The Housing Crisis is Not Over

I came across an interesting article the other day on the Wall Street Journal Online. Cyril Moulle-Berteaux of Traxis Partners LP (a hedge fund based in New York) wrote an article entitled “The Housing Crisis is Over.” He brought up some very interesting points, which I’d like to highlight for you and also provide some commentary as well as my own personal opinion on the points that he’s made.

Mr. Moulle-Berteaux begins his article by mentioning that headlines in the financial as well as the popular press are intensifying. Yet even with all of these cries of doom and gloom he predicts that “April 2008 will mark the bottom of the U.S. housing market.” This article, although posted almost a month ago, caught my eye because of the significance of this statement. What would Mr. Moulle-Berteaux use to back up this statement? How could he possibly claim that we’re at the bottom and won’t go down any more when it seems so obvious that this is quite untrue? Isn’t it?

What the “Bottom” Means

The author reminds us that “a bottom does not mean that prices are about to return to the heady days of 2005. It just means that the trend is no longer getting worse, which is the critical factor.” All things considered this makes his profound statement seem less impossible and even somewhat likely. After all we have been in this housing bust for several years now, shouldn’t it be about time for us to be at the bottom of the bust? It is definitely a possibility, but is it an actuality?

Mr. Moulle-Berteaux’s Argument

The author argued that the same thing that caused this bust is likely to pull us out of it: affordability. According to him during the 90’s and early 2000’s it took 19% of average monthly income to “service a conforming mortgage on the average home purchased.”  For first time buyers he claims that it took 29% of monthly income to purchase a home.  These numbers jumped for non-first-time home buyers and first-time buyers, respectively, to 25% and 37% of monthly income by the year 2006.  Over the past two years (since the previous mentioned point in 2006) Moulle-Berteaux argues that home prices have fallen 10-15% and mortgage rates have come down 70 basis points from their high (a basis point is equal to 1/100th of a percent).  This reduction in home prices has brought the monthly income/mortgage payment ratio back in line at 19% of monthly income for the average home buyer and 31% for the first-time home buyer.  In other words, he claims, “homes on average are back to being as affordable as during the best of times in the 1990s.”  

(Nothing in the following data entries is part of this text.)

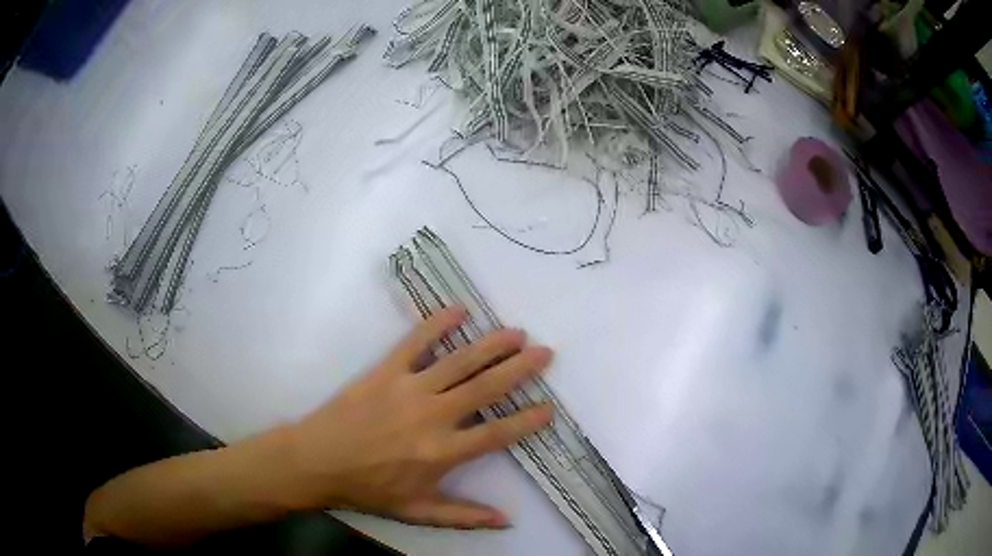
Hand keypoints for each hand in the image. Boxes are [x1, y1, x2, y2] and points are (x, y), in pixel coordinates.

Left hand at [286, 307, 553, 528]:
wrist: (319, 461)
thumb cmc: (369, 488)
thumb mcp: (417, 511)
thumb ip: (463, 516)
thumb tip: (506, 521)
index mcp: (443, 452)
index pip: (497, 433)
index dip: (527, 420)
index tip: (549, 407)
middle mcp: (433, 416)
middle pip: (486, 388)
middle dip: (520, 369)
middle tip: (545, 353)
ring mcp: (409, 389)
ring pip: (459, 361)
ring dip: (491, 345)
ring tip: (516, 332)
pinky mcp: (385, 371)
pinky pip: (415, 342)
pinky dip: (437, 325)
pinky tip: (458, 310)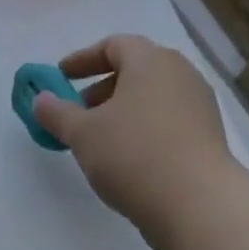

Essentially Moulle-Bertreaux is arguing that although inventories are at their highest levels ever and that home values are dropping like flies, we have reached a bottom.  He claims that inventories are increasing, but at decreasingly smaller levels and that prices – although they will continue to drop until sometime in 2009 – will not drop at the level that they have heretofore been dropping at.  It’s an interesting argument, and it does make sense but does not seem to be the reality of the situation – at least not yet.

The Market in My Neighborhood

I did a little bit of research for the median home price in Phoenix, AZ as well as the median and average household incomes.  I then used these figures to calculate a percentage of an average mortgage payment (based on a rate of 6.31% APY and the median home price of $210,000 with no down payment) and the 2006 greater-Phoenix median household income of $51,862 dollars.  With these figures I calculated that the average home buyer (based on their income equaling the median income) in the Phoenix area buying a home that’s valued at the median price would have a mortgage payment to monthly income ratio of 38% which is well above the authors claimed percentages of 19% and 31% for the average home buyer and the first-time buyer.

The market in my neighborhood is – based on the authors facts and figures – far above the affordability index that he has created.  So for the Phoenix area at least it seems that the housing crisis is not over… not yet.

How is the market in your neck of the woods?  Does it fall in line with these “averages” that Mr. Moulle-Berteaux has stated?